Using machine learning to automate the broad screening process - a research update

Article type
Authors
O'Blenis P, Matwin S, Armour Q, Ma Y
Abstract
It is well known that systematic reviews, though remarkably efficient at distilling high quality knowledge from disparate data, are time consuming and highly resource intensive. If we expect reviews to keep pace with the ever increasing amount of available data and if we hope to increase the number of ongoing reviews to cover more topics, we must continue to look for ways to streamline the process.

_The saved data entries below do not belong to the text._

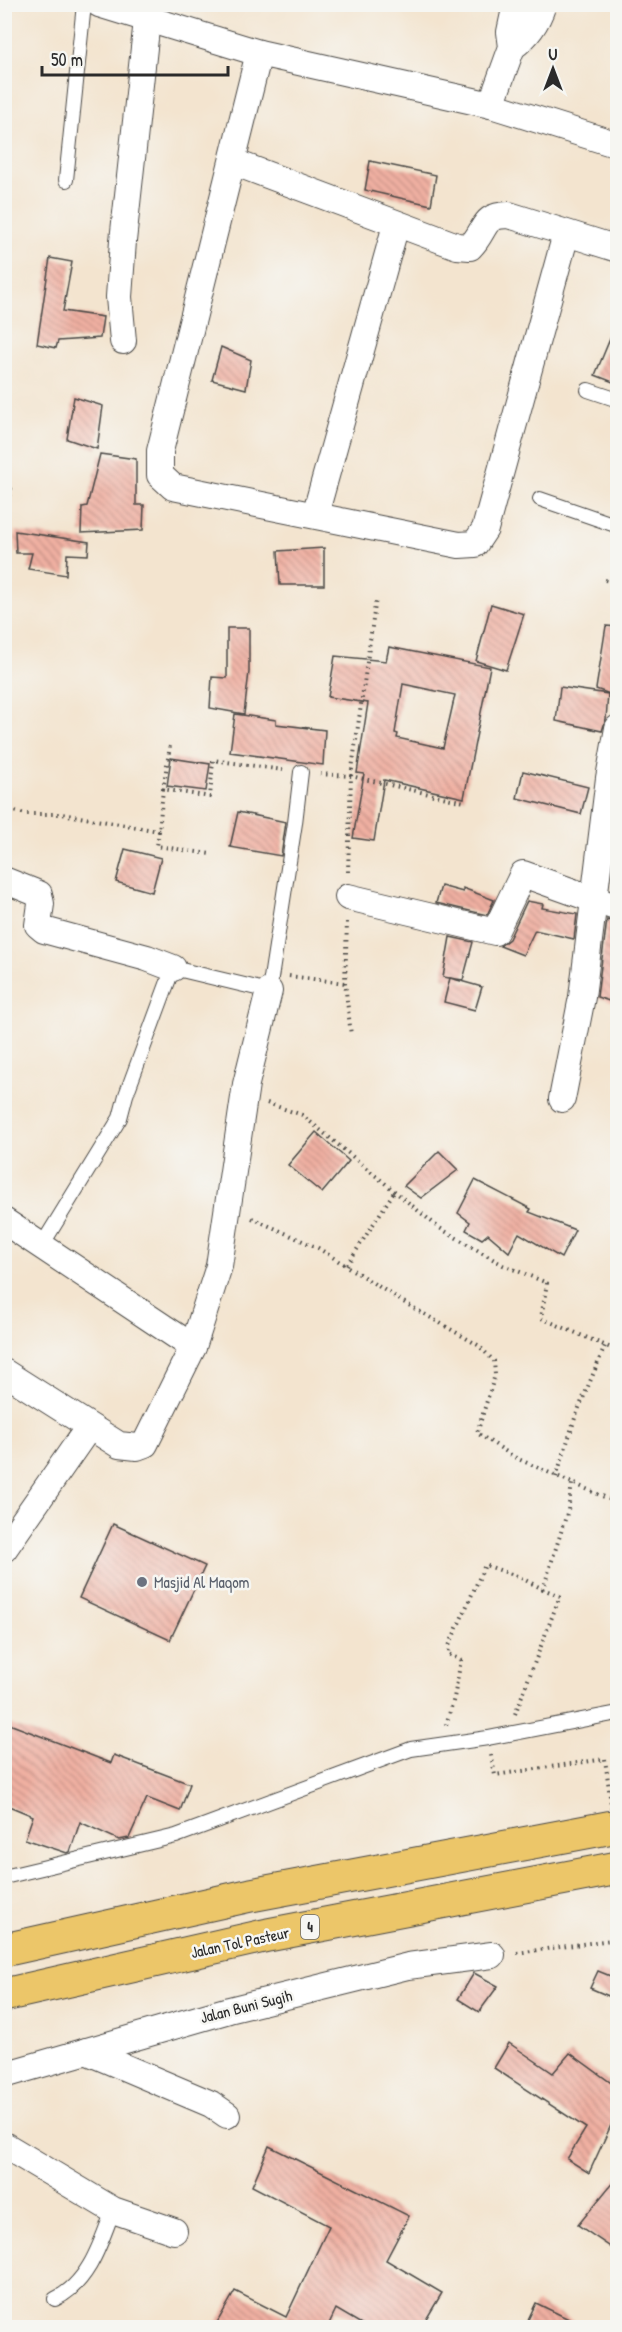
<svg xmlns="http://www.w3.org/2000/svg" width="622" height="2332" font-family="'Patrick Hand',sans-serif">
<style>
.building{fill:url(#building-back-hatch);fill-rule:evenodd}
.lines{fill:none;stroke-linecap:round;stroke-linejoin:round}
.service-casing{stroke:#494744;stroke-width:16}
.minor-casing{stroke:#494744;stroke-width:28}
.motorway-casing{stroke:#494744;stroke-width:35}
.path{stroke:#494744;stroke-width:4;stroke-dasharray:1.5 4.5;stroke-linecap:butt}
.service{stroke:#fff;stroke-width:14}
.minor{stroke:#fff;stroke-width:26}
.motorway{stroke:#ecc669;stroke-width:33}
.path-bridge{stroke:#494744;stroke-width:4;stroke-dasharray:1.5 4.5;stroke-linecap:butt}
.worship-dot{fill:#6b7280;stroke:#f6f6f2;stroke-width:2}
.labels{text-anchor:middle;stroke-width:5;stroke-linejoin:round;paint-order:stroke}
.shield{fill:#f6f6f2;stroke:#686867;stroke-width:1.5}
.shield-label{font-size:15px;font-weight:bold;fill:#2b2b2b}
.worship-label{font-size:16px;fill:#5b616d;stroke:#f6f6f2;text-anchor:start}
.street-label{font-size:16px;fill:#2b2b2b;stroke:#f6f6f2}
</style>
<defs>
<pattern id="building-back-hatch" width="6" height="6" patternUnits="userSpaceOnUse" patternTransform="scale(1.5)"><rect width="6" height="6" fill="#f0b0a2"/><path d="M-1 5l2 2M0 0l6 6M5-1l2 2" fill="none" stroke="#c38f84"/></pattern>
</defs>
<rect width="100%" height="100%" fill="#f6f6f2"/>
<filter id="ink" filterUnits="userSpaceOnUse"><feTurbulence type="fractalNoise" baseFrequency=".0167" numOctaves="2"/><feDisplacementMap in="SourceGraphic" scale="12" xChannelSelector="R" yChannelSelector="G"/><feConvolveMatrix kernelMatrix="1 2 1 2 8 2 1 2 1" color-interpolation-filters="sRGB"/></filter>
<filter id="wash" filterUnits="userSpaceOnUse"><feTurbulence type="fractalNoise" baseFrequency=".008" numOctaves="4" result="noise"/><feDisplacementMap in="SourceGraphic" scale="24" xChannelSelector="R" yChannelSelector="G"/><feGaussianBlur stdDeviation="1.35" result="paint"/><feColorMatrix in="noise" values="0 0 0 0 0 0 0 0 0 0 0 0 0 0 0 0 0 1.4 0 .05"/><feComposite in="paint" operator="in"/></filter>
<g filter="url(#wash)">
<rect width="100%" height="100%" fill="#f3e4cf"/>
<g id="blocks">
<g class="building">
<polygon points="370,161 436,175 431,205 365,190"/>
<polygon points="50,258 72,262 63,311 103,317 100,338 58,341 56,348 37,344"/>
<polygon points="617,322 618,322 618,384 595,375"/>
<polygon points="221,347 251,360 246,389 212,380"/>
<polygon points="74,397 103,406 97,449 67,439"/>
<polygon points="100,454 136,459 136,505 144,505 143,530 81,533 82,507 87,506"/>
<polygon points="15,531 89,542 88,555 67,554 66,575 28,569 32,553 16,553"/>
<polygon points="324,548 324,585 280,585 278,551"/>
<polygon points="491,604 524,614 506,670 476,661"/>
<polygon points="606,626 618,627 618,697 596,689"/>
<polygon points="227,628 249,628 249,672 244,714 210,708 212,677 227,678"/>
<path d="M 389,647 L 490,667 L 464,798 L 384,780 L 374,841 L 353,838 L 364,774 L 357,773 L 368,703 L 328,697 L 335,656 L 386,661 ZM 403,684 L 455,695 L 443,748 L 397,738 L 398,734 L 395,733 Z"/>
<polygon points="560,687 608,694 606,719 602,731 556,721"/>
<polygon points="235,714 276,720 276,724 325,730 323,765 230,752"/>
<polygon points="171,758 210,764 206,791 167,786"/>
<polygon points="523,771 588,787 581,814 517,798"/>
<polygon points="238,812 286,822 281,856 230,847"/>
<polygon points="125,849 161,858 152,892 116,882"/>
<polygon points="441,886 463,892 463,888 494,900 487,915 436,903"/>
<polygon points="527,901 543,904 542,908 577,914 574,939 535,930 523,955 500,946 509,939"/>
<polygon points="607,920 618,923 618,1004 597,997"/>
<polygon points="450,937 473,942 463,980 443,977"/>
<polygon points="450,978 482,987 475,1010 444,1002"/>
<polygon points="316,1132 349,1161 322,1193 288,1165"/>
<polygon points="439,1151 458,1170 421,1198 404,1186"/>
<polygon points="475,1180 531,1209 529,1212 575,1230 561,1258 519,1233 509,1252 488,1234 482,1239 466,1230 470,1222 458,1213"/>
<polygon points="113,1524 205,1566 170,1640 79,1598"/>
<polygon points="4,1722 111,1763 114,1755 190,1784 180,1811 147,1798 129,1838 119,1840 80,1822 70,1852 67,1853 25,1839 33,1816 4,1804"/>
<polygon points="598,1971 618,1979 618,2000 590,1988"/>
<polygon points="474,1973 498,1986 479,2012 458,1999"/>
<polygon points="509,2043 553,2073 570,2053 618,2088 618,2110 589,2173 567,2159 586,2128 494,2068"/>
<polygon points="269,2146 409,2216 386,2260 442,2293 421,2328 368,2328 336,2309 327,2328 214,2328 235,2291 286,2317 329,2226 252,2186"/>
<polygon points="618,2176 618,2252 578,2225"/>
<polygon points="536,2303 587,2328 524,2328"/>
</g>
</g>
</g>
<g filter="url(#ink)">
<use href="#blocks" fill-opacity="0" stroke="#494744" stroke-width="1.5"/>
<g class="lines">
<defs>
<g id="service">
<polyline points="66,180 84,4"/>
<polyline points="588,390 618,400"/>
<polyline points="540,499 618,526"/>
<polyline points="42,1245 120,1118 126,1095 173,968 269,991 295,823 301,772"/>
<polyline points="4,1877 176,1836 411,1749 488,1738 618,1713"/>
<path d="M 55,2299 C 89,2283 101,2242 113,2210"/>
</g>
<g id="minor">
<polyline points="99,4 259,53 491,105 618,145"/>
<path d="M 512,47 C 528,36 537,23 543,4"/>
<polyline points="259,53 160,451 160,475 173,487 459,545 475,544 485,529 566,234"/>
<polyline points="491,105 512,47 510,32 516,4"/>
<path d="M 233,162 L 457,246 L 470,247 C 487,230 481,215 509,215 L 618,249"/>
<polyline points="123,341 119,297 123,241 147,20"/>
<polyline points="315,515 396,225"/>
<polyline points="4,880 39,894 41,904 38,925 44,930 147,958 173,968"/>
<polyline points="348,897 495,932 523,874 618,908"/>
<polyline points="562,1099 582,997 609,778 618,728"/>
<polyline points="4,1221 193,1347"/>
<polyline points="4,1372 119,1445 137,1447 145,1444 193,1347 219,1266 246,1084 269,991"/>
<polyline points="4,1549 89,1427"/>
<polyline points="86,2051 211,2104 227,2115"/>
<polyline points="4,2075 229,2010 408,1966 492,1955"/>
<polyline points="4,2145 113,2210 174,2231"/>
</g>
<g id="motorway">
<polyline points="4,1950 251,1895 618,1826"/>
<polyline points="4,1995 268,1935 618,1868"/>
</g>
</defs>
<use href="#service" class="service-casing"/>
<use href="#minor" class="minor-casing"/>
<use href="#motorway" class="motorway-casing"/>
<g class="path">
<polyline points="4,487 11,489 4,517"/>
<polyline points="605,580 618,583"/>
<polyline points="320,774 351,776 464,802"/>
<polyline points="163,789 170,746"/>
<polyline points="4,808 25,814 62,814 159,831 163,789 210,797 213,760 283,770"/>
<polyline points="159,831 157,846 210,854"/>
<polyline points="348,872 351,776 376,598"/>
<polyline points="347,922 345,983 351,1035"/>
<polyline points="289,976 345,983"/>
<polyline points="267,1103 302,1115 438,1227 503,1265 547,1283 541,1318 618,1351"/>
<polyline points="252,1218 318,1248 400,1300 478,1345 494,1361 495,1375 477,1433 516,1458 618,1503"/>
<polyline points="347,1265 394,1192"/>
<polyline points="556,1477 576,1415 605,1346"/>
<polyline points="515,1714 560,1596 543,1589 568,1510 572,1484"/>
<polyline points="446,1725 454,1698 461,1660 448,1654 449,1646 485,1565 517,1576 543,1589"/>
<polyline points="491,1755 495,1775 605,1759"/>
<polyline points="517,1953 618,1939"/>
</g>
<use href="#service" class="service"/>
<use href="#minor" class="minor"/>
<use href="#motorway" class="motorway"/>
<polyline class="path-bridge" points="605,1759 618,1856"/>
</g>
</g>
<circle class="worship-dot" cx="142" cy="1582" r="6"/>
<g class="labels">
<rect class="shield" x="301" y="1915" width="18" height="24" rx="4.5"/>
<g class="shield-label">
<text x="310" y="1932">4</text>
</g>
<g class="worship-label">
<text x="154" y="1588">Masjid Al Maqom</text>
</g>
<g class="street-label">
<text transform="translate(240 1942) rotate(-12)" y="6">Jalan Tol Pasteur</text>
<text transform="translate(246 2006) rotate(-14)" y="6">Jalan Buni Sugih</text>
</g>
</g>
<rect width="622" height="2332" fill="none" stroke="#f6f6f2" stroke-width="24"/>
<g transform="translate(553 69)" stroke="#f6f6f2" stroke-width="4.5" paint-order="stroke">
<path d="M0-4.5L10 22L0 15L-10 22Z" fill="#2b2b2b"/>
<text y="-9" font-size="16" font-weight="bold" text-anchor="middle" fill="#2b2b2b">U</text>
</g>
<path d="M42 66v9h186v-9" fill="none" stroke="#2b2b2b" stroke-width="3"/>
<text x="51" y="66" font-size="18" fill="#2b2b2b" stroke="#f6f6f2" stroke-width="4.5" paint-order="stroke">50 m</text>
</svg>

In the fall of 2005, Professor Stan Matwin of the University of Ottawa's Computer Science Department and Peter O'Blenis of TrialStat began investigations into how advanced text processing algorithms and machine learning techniques might be used to provide some level of automation in the systematic review broad screening process. The goal was to determine if a machine learning system could be taught to conduct broad screening on abstracts accurately and assume the role of a second screener. The benefit of such a system would be to reduce the amount of human time required in the screening process by roughly 50%. Since October of 2005, Dr. Matwin and Mr. O'Blenis have been experimenting with different text processing and learning algorithms in an effort to achieve a system that can screen with the same degree of recall and precision as a human screener without requiring excessive machine training time. To date, the research has shown promising results. This presentation will discuss the results achieved with machine-based screening so far, the implications that these results may have on systematic reviews in the future, and the steps required to move this technology from the test lab to live systematic reviews.